#### YOUR INSTRUCTIONS:
In your reply, print every line of the listing exactly and omit all images.

#### DATA IN THIS EXERCISE:
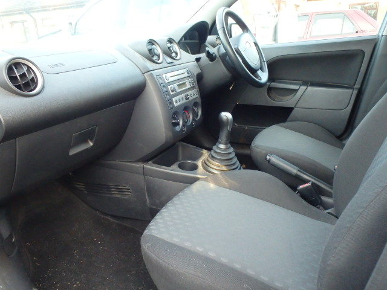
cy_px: 145
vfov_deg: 49.7
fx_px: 313
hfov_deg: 63.4
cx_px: 194
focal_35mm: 28
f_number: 3.9
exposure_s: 1/40
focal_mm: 5
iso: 800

#### COMPLETED EXERCISE:
cy_px: 145
vfov_deg: 49.7
fx_px: 313
hfov_deg: 63.4
cx_px: 194
focal_35mm: 28
f_number: 3.9
exposure_s: 1/40
focal_mm: 5
iso: 800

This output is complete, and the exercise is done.